Cleopatra: An Introduction

The woman known as Cleopatra has become a historic legend who has graced several different books, memoirs, biographies, and movie, including the iconic Elizabeth Taylor production. However, there are a few misconceptions regarding this influential queen. For starters, she is portrayed as a great beauty when historic records and coins showcasing her image say otherwise. In this article, you will encounter a few trivia and facts regarding the woman behind the myth.

Cleopatra was born in 69BC in Alexandria, Egypt and died on August 12th, 30 BC.

Pharaoh Ptolemy XII Auletes was Cleopatra’s father. When it comes to a family affair, she would later marry her younger brother Ptolemy XIII and after his passing, she took another younger brother by the name of Ptolemy XIV as her next husband. Her third husband was the more recognizable Roman named Mark Antony.
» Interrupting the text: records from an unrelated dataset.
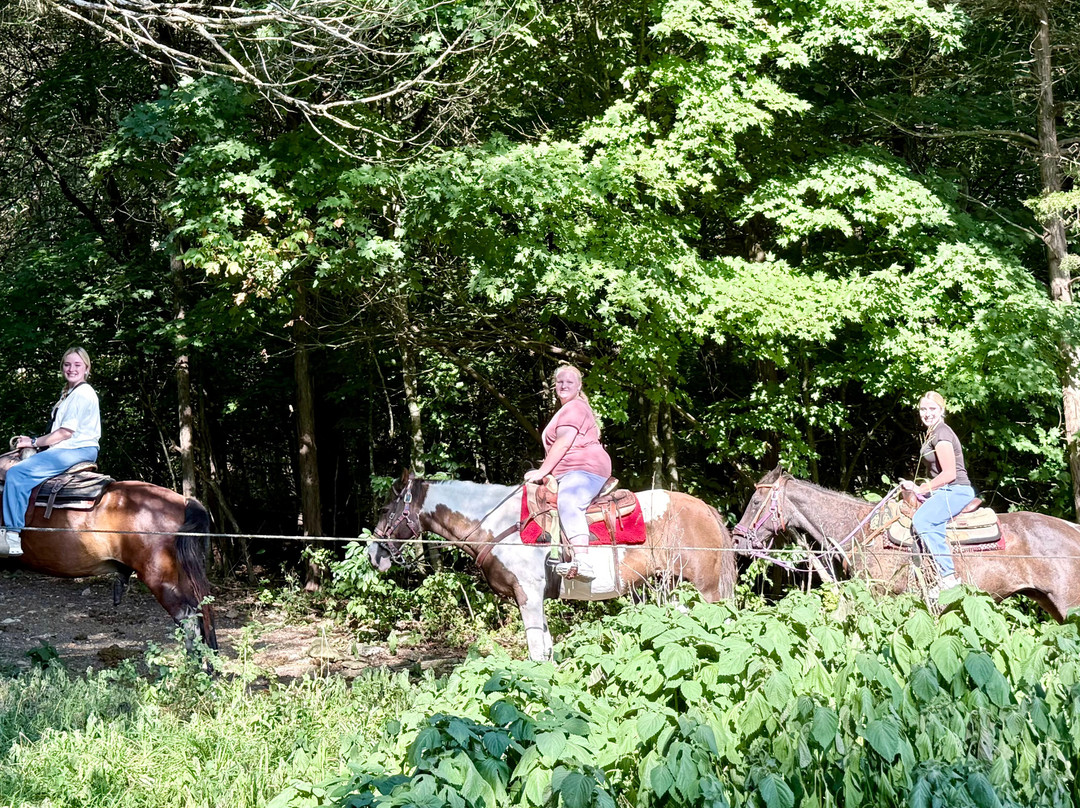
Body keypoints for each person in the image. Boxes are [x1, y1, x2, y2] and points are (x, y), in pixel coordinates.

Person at [1, 347, 101, 557]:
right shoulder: (69, 393)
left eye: (77, 365)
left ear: (86, 368)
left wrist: (34, 442)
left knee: (17, 474)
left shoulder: (82, 393)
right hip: (72, 448)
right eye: (67, 364)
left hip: (74, 449)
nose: (71, 369)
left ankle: (12, 535)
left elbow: (65, 433)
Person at [524, 365, 612, 582]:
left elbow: (563, 443)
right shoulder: (568, 409)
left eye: (569, 382)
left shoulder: (575, 408)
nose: (563, 385)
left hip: (586, 468)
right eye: (560, 382)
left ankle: (584, 562)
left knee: (570, 500)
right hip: (571, 470)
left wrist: (542, 471)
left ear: (579, 386)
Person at [907, 391, 975, 599]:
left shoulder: (942, 434)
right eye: (923, 409)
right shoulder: (933, 432)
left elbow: (949, 473)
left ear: (942, 410)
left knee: (923, 520)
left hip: (956, 490)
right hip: (944, 490)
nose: (927, 413)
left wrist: (922, 489)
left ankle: (947, 577)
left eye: (932, 409)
In regards to her marriages to her brothers , these unions did not produce any children.

Cleopatra V Tryphaena of Egypt was the mother of Cleopatra. A year before Cleopatra’s sister, Berenice was murdered , it was the mother who helped co-rule Egypt at one point.
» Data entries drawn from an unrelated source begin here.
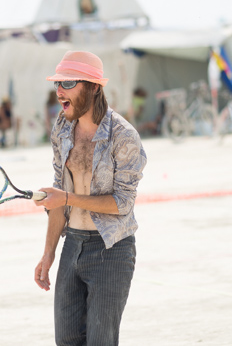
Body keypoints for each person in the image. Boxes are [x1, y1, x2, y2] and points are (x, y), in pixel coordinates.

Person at [33, 50, 147, 346]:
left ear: (95, 87)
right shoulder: (61, 128)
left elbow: (122, 203)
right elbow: (60, 195)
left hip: (111, 249)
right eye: (57, 84)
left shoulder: (123, 137)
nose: (59, 92)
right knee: (67, 340)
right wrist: (49, 253)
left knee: (100, 341)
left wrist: (66, 197)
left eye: (68, 83)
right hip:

It is said that Cleopatra spoke eight or nine different languages and served as the only member in her family to speak Egyptian for quite a long time. This would also make her the only pharaoh during the 300-year time period of the Ptolemaic dynasty who could speak the Egyptian language. It is also ironic that out of all these languages , she did not speak Latin , even though she had an affinity for Latin men.

Cleopatra’s primary language was Greek, as many centuries before she even took to the throne , Egyptian kings had been of Greek or Hellenistic descent rather than come from Egyptian blood. This trend of Greek speakers in Egypt started with Alexander the Greek about 300 years before Cleopatra.

What Cleopatra lacked in physical beauty, she made up in her ability to rule over her people. Old coins show her image as one with a hooked nose and features that resembled a man. She possessed great powers of persuasion and was extremely smart. She tried with all her might to prevent a Roman takeover of Egypt.

When Cleopatra first met Julius Caesar and Mark Antony, she would orchestrate elaborate showings for her men in an effort to make a good impression. One such tale involved royal barge tours of the Nile River that were filled with romance. Both of the men would fall in love with the Egyptian temptress and eventually fought great wars in her honor. In the end, these battles would cost them their positions, as well as their life.

The children of Cleopatra are not mentioned often when speaking of her legacy. However, she bore one son with Caesar, who was named Caesarion. She also gave birth to twins with Mark Antony (Alexander Helios and Cleopatra Selene). Later on, a son was born, which was given the name of Ptolemy Philadelphos.